An Article 78 proceeding provides a way to challenge the rulings of administrative agencies, public bodies or officers. In this case, the body is the City of Buffalo Planning Board.

    It is important to note that the corner of William and Michigan was not zoned for a drive through in the zoning law commonly called “The Green Code.”

     When Ellicott Development submitted its plans, they received a notice of denial from the City of Buffalo Department of Permit and Inspection Services in June 26, 2018 because the Code did not permit a drive through. On September 18, the Zoning Board of Appeals (ZBA) had turned down the developer’s request for a change called a “variance” to allow a drive-through, but later, the City was forced to reverse its ZBA decision after Ellicott Development filed an Article 78.  When concerned residents and citizen supporters of Copper Town attended a community meeting in December and learned of the November 2018 reversal, Councilman Pridgen was quoted saying as he left the evening meeting that “anyone can file an Article 78.”

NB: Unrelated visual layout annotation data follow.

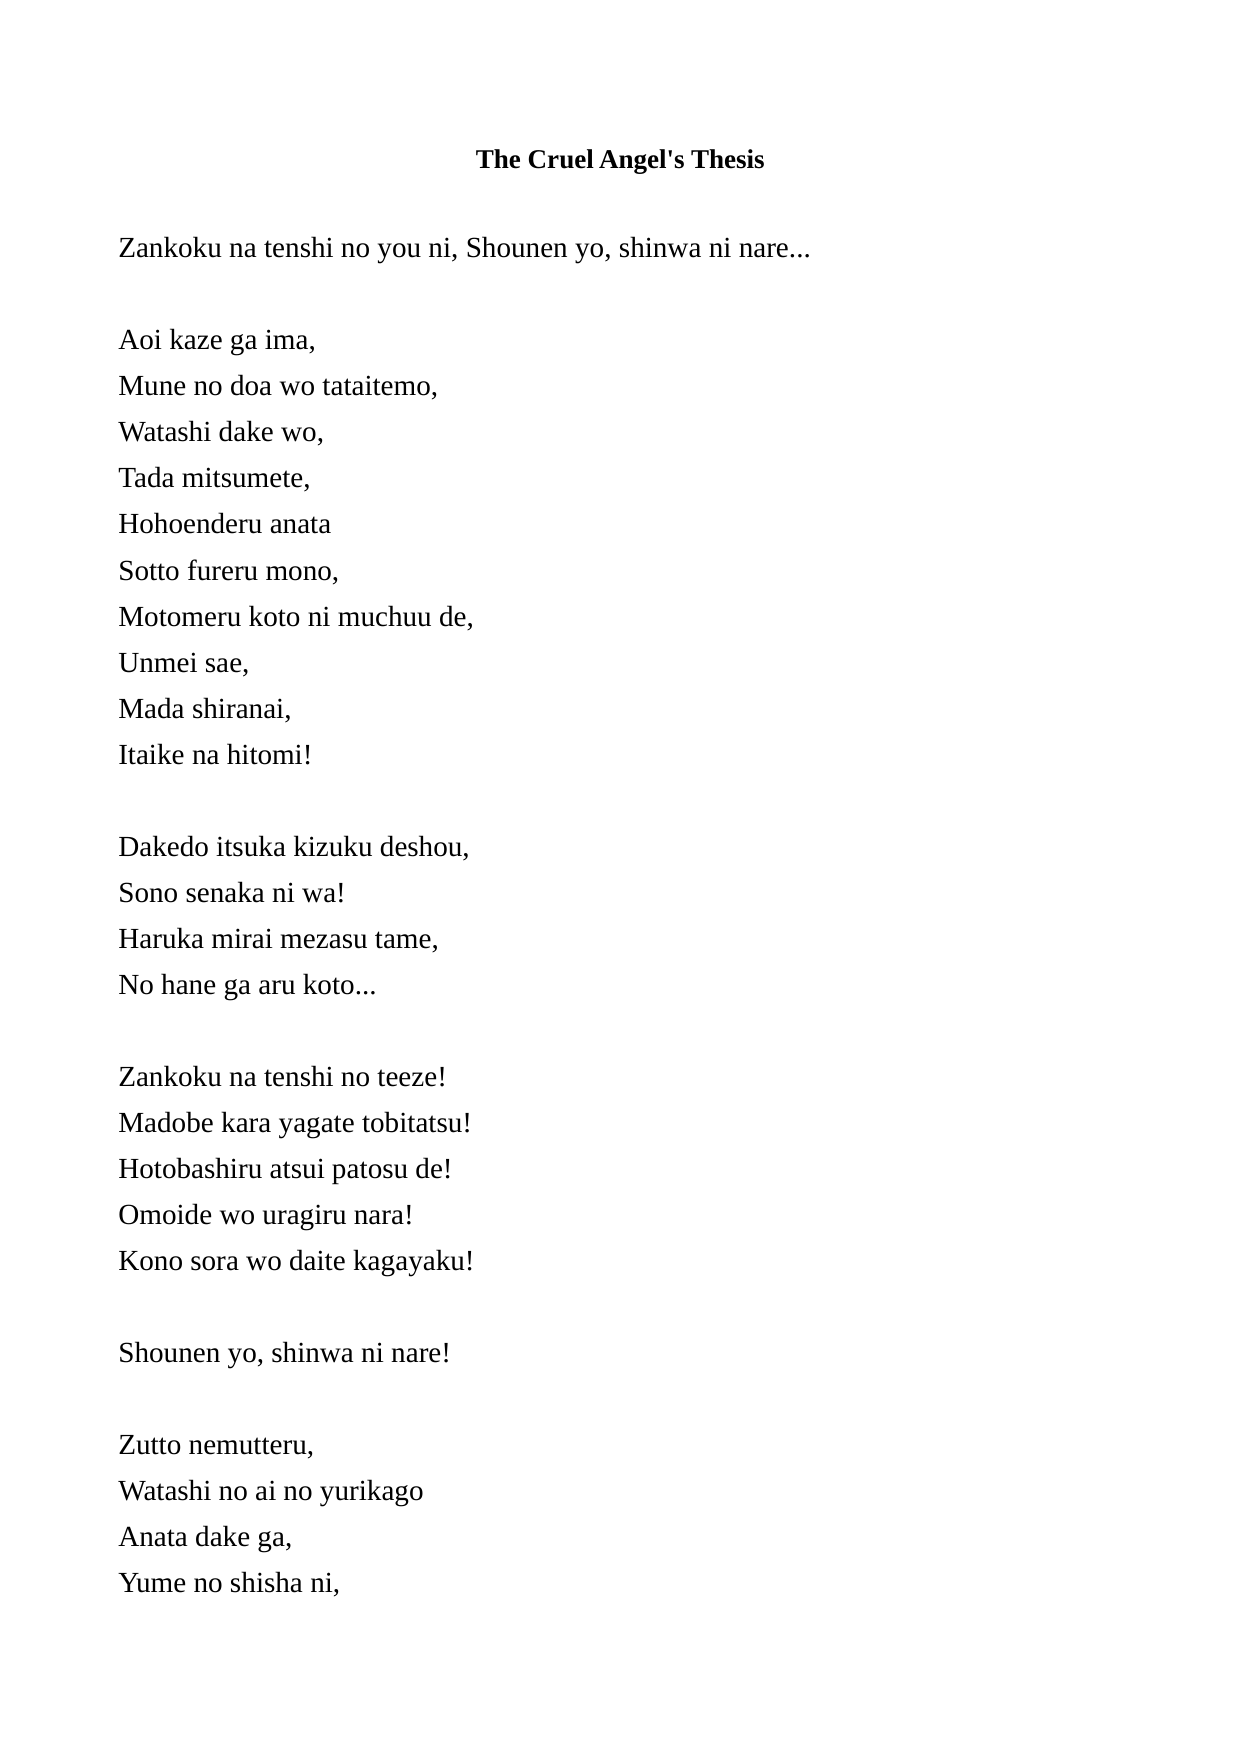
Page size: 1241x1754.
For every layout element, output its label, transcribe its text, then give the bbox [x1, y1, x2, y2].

text Aoi kaze ga ima, [118, 322, 1122, 356]
text Hohoenderu anata [118, 507, 1122, 540]
text Zankoku na tenshi no teeze! [118, 1059, 1122, 1093]
text Omoide wo uragiru nara! [118, 1197, 1122, 1231]
text Unmei sae, [118, 645, 1122, 678]
text Mune no doa wo tataitemo, [118, 368, 1122, 402]
text Sotto fureru mono, [118, 553, 1122, 586]
text Zutto nemutteru, [118, 1427, 1122, 1461]
text Yume no shisha ni, [118, 1566, 1122, 1599]
text Watashi no ai no yurikago [118, 1473, 1122, 1507]
subtitle The Cruel Angel's Thesis [118, 143, 1122, 174]
text Itaike na hitomi! [118, 737, 1122, 770]
text Mada shiranai, [118, 691, 1122, 724]
text Anata dake ga, [118, 1519, 1122, 1553]
text Haruka mirai mezasu tame, [118, 921, 1122, 954]
text Sono senaka ni wa! [118, 875, 1122, 908]
text Tada mitsumete, [118, 461, 1122, 494]
text Watashi dake wo, [118, 414, 1122, 448]
text Dakedo itsuka kizuku deshou, [118, 829, 1122, 862]
text Motomeru koto ni muchuu de, [118, 599, 1122, 632]
text Shounen yo, shinwa ni nare! [118, 1335, 1122, 1369]
text Madobe kara yagate tobitatsu! [118, 1105, 1122, 1139]
text Hotobashiru atsui patosu de! [118, 1151, 1122, 1185]
text No hane ga aru koto... [118, 967, 1122, 1001]
text Zankoku na tenshi no you ni, Shounen yo, shinwa ni nare... [118, 230, 1122, 264]
text Kono sora wo daite kagayaku! [118, 1243, 1122, 1277]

      Wells, Baker, and Johnson did so. 

    “It would have been very easy for the Law Department to point out the flaws in Ellicott’s petition. But instead they provided illogical arguments defending Ellicott,” said Ms. Wells. “They never really put forth a defense for the decision the Zoning Board made…”

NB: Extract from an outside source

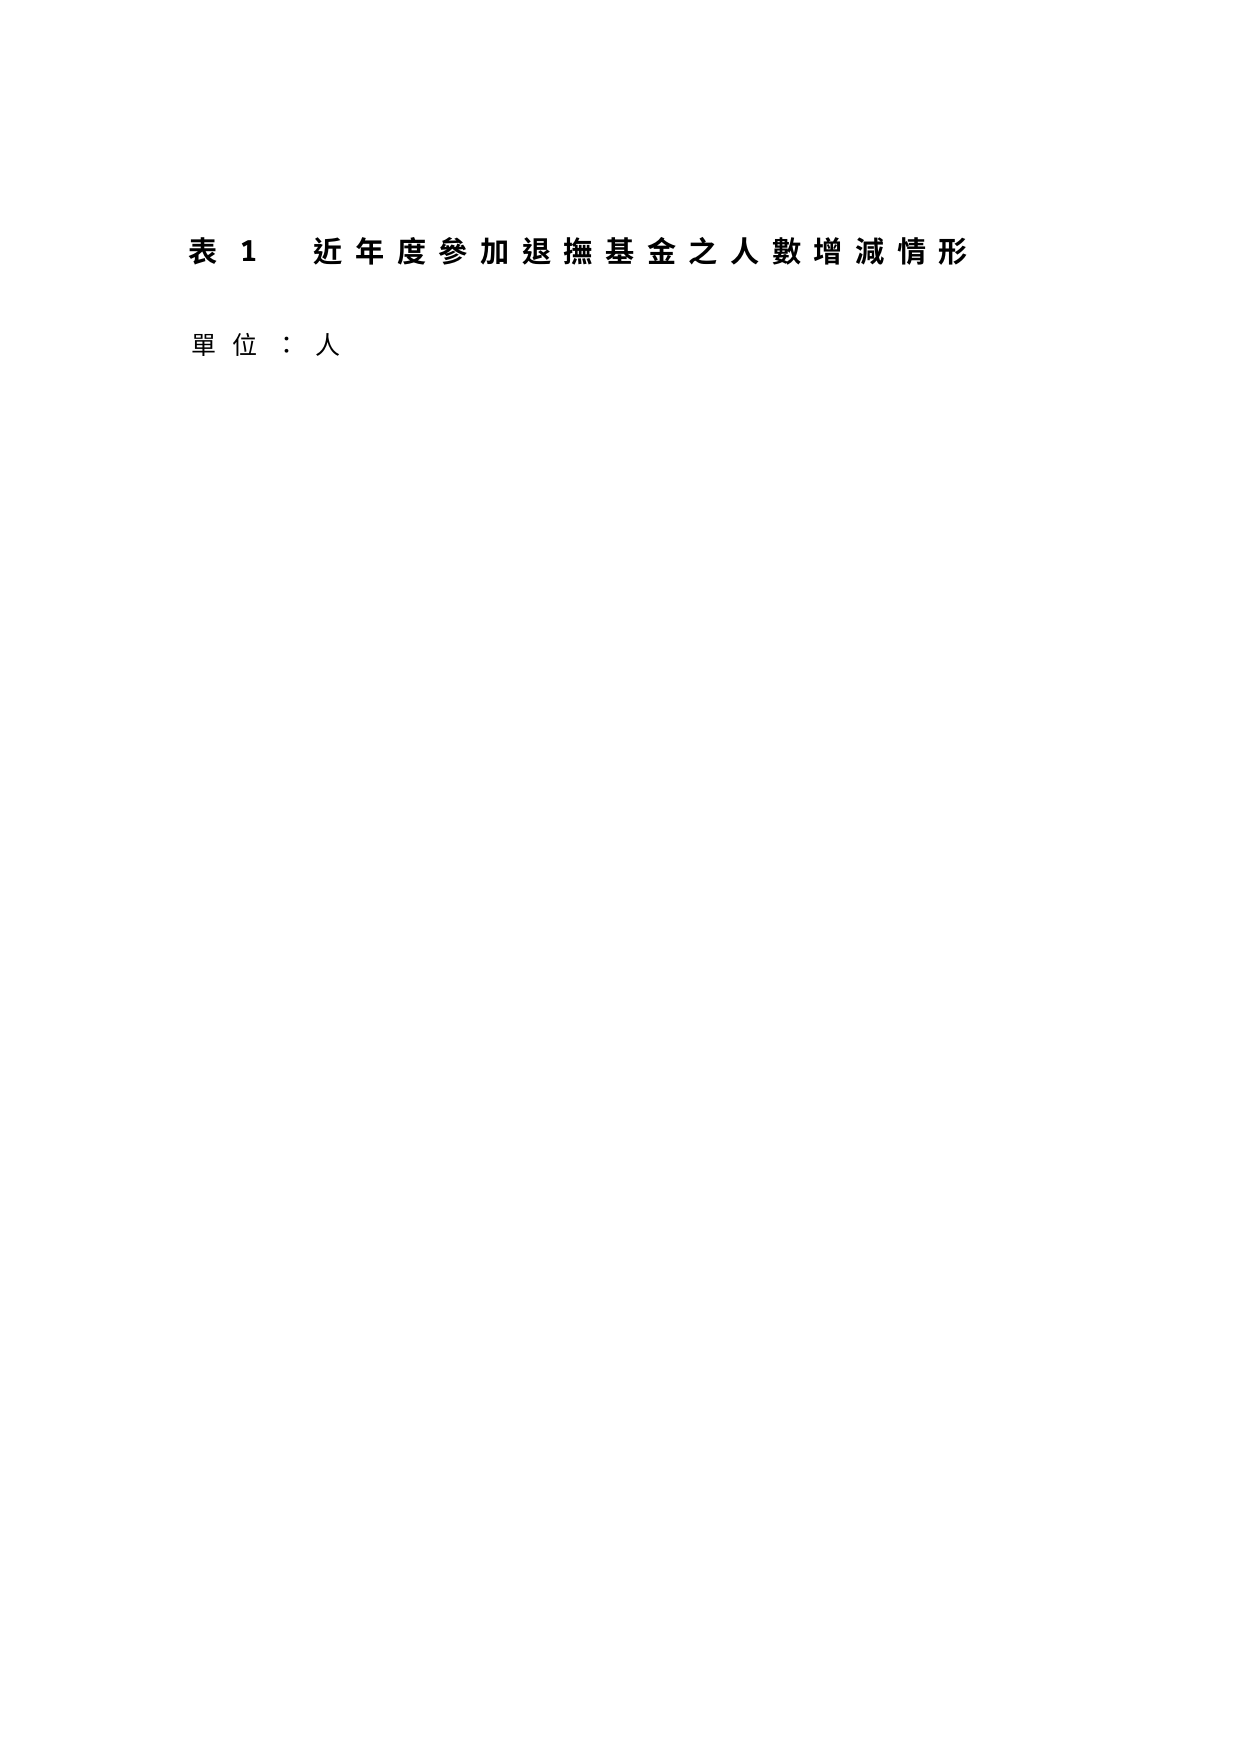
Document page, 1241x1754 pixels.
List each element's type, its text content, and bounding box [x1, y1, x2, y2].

text 表1 近年度參加退撫基金之人數增減情形 單位：人 [182, 177, 1057, 365]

    Here is a timeline:   

•June 2013 Paladino’s Ellicott Development, through its LLC 9187 Group, buys the lots 474 & 492 Michigan and 173 Elm from BEAR DEN PROPERTIES LLC for $350,000.

•June 2018 Ellicott Development submits its 474 Michigan proposal to Permit and Inspection Services. City Department of Permit and Inspection Services sends “Notice of Denial” because area is not zoned for the requested development, particularly the drive through.

•July 18, 2018 ZBA 474 Michigan Avenue -Construct Mixed-Use Building; Drive-Through Not Permitted (9454898). N-2C Zone. Section 6.1.1.B. Closed Public Hearing474 Michigan Avenue -Construct Mixed-Use Building; Drive-Through Not Permitted (9454898). N-2C Zone. Section 6.1.1.B. Tabled

•July 19, 2018 Community meeting called by Crystal Peoples-Stokes office to discuss the proposed drive through Tim Hortons. Community opposition to the drive through is expressed.

•September 19, 2018 ZBA, Old Business 474 Michigan Avenue -Construct Mixed-Use Building; Drive-Through Not Permitted. N-2C Zone. Section 6.1.1.B. Deny Variance

•October 22, 2018 Ellicott Development files an Article 78 to reverse the ZBA denial.

•Nov 15, 2018 Ellicott Development appears before Judge Diane Devlin to state that the City did not make the right decision regarding the request for a variance.  The Developer’s lawyer asked that the Court direct the City to grant the variance.  The City’s lawyer agreed with Ellicott Development instead of defending the City’s zoning board decision.  With that, the ZBA denial was reversed.

•Dec 12, 2018 A community meeting was requested by Tom Fox of Ellicott Development.  Quoting Mr. Fox in his message to community members: “As I’m sure you have learned, the ruling made by the Zoning Board of Appeals in September denying our use variance request for the installation of a drive-thru at the corner of Michigan and William was recently reversed as the denial was determined improper through an Article 78 proceeding.  Given this turn of events, we will be resubmitting our proposed project for review by the City Planning Board in January.”

•Dec 19, 2018 Community meeting held and community reaffirmed its commitment to development, but not to producing bad development, which is how the drive through is viewed.  At this meeting, Councilman Pridgen stated that “anyone can file an Article 78” in answer to the disappointment at the overturning of the ZBA variance denial.

•Jan 14, 2019 Public Hearing Planning Board 474 Michigan Avenue -New Construction of a Two-Story Mixed Use Building Tabled

•March 25, 2019 474 Michigan Avenue -New Construction of a Two-Story Mixed Use Building Approved Site Plan With Conditions

•April 24, 2019 Plaintiffs Gail Wells, Geneva Johnson, and Marcia Baker file an Article 78 against the City Planning Board

  The court hearing has yet to be determined as the original hearing date of May 23 resulted in a delay request by the City.